HarbourVest Partners is among a group of lead investors on Roark Capital’s multi-asset secondaries process that will move several portfolio investments into a new vehicle for more time to manage them, sources told affiliate title Buyouts.
Roark is one of the larger processes this year and appears to be making it through the market despite pricing uncertainty. Some large transactions are hitting delays as pricing is shifting in the changing markets, and building large enough syndicates for mega-deals has become challenging, sources have said.
One way to move a deal through the economic turmoil is to find lead investors, who can then help drive momentum to get a big secondary to the finish line. HarbourVest is said to be a lead, along with AlpInvest Partners and two other investors. Spokespeople for HarbourVest and Roark declined to comment, while no one from AlpInvest responded to a comment request this week.
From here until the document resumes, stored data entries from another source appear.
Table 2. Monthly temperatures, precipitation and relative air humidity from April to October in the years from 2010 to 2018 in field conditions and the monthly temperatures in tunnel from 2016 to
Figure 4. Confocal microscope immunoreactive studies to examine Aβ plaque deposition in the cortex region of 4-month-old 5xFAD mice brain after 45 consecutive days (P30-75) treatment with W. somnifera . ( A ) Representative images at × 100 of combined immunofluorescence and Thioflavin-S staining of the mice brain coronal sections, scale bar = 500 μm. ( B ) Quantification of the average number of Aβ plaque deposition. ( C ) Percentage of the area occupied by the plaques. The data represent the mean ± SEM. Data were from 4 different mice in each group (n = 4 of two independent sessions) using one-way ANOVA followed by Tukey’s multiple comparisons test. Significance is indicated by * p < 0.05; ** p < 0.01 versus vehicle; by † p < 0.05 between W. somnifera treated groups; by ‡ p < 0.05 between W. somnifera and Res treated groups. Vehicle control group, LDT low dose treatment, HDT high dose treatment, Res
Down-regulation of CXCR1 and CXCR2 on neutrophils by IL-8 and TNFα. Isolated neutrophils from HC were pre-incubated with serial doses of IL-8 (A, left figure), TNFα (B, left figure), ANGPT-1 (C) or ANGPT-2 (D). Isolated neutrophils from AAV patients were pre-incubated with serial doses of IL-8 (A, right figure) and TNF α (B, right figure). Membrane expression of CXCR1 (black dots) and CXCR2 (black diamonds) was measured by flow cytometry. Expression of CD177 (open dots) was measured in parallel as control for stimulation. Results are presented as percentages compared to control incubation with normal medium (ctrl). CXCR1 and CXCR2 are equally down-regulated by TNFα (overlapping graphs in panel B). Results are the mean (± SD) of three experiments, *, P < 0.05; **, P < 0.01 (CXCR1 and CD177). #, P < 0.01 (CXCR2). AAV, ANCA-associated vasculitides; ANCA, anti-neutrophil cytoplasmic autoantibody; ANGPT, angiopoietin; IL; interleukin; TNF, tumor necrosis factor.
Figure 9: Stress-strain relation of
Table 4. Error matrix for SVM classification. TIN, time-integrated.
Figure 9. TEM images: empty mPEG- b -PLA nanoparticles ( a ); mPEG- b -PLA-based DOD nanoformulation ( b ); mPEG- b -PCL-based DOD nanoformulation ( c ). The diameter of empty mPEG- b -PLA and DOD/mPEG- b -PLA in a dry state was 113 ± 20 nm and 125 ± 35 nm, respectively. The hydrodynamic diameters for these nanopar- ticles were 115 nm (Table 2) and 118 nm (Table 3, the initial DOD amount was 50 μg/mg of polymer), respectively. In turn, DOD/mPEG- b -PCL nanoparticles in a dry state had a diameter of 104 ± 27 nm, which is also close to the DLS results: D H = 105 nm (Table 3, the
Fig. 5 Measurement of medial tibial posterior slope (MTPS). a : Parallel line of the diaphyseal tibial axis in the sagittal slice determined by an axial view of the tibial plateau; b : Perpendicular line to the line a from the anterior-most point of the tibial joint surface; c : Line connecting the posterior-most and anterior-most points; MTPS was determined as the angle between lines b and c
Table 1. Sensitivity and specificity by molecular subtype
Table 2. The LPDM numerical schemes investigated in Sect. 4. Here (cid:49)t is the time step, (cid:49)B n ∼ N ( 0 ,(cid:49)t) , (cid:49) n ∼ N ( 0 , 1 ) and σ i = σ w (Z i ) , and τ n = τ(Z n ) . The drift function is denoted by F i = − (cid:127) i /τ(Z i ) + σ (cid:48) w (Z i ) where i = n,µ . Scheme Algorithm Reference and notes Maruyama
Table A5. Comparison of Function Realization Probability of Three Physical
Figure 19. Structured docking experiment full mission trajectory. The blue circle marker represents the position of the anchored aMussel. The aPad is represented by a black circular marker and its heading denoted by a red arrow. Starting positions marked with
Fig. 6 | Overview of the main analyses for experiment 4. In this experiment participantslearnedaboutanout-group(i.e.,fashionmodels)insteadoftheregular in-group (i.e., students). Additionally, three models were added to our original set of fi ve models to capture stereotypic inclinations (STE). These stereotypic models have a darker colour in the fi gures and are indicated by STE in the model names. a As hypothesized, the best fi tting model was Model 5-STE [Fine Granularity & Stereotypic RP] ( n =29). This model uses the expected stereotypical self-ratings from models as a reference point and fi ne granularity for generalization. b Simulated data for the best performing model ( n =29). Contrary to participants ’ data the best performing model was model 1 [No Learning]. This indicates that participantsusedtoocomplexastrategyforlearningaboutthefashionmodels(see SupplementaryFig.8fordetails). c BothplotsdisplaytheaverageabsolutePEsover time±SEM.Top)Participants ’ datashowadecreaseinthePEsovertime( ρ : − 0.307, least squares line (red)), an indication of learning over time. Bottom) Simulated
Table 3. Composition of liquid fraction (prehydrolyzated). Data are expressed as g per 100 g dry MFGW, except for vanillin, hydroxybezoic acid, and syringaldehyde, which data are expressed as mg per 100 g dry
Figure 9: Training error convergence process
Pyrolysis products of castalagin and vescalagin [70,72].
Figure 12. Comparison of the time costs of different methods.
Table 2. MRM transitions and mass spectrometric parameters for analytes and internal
Roark brought the deal to market earlier this year, working with Evercore as adviser, Buyouts previously reported. The deal was expected to total up to $3 billion including new capital and existing LP roll-over, sources said at the time.
The process could be heading for a close in September, two of the sources told Buyouts.
The deal involved moving assets out of Roark’s first and second funds, including Inspire Brands, which holds a portfolio of popular restaurants such as Arby’s, Buffalo Wild Wings and Sonic. Roark formed Inspire Brands in 2018, which has been acquiring popular restaurant brands, including Dunkin’, which it bought in 2020 for $11.3 billion.
It is unclear clear whether LPs in Roark’s process have the option to roll on the same terms they had in the older funds, known as a status quo option. Usually when a secondaries process involves multiple older funds, the GP does not offer a status quo option.
Large deals have been getting delayed as firms and advisers work to syndicate them out to investors who may be tapped out, or be extremely picky in what they focus on. Another large deal said to be getting done is KKR’s process to move Internet Brands out of an older fund and into a continuation vehicle. Goldman Sachs is a lead investor on that deal, Buyouts previously reported.
Some deals are facing price renegotiations, especially for those with valuations set by a preceding minority stake sale that closed before the market began to sink.
Banneker Partners’ $400 million single-asset secondary for ed-tech company LINQ, the valuation for which was set by a minority stake sale in the fourth quarter, was renegotiated downward, Secondaries Investor reported earlier this month. Glendower Capital is lined up as lead investor on the process, which is being facilitated by PJT Park Hill.
Secondaries Investor is aware of at least one other deal that was priced off a liquidity event in Q4, and which is now being renegotiated in line with declining public stocks and the acceptance that it will be a difficult year for liquidity events.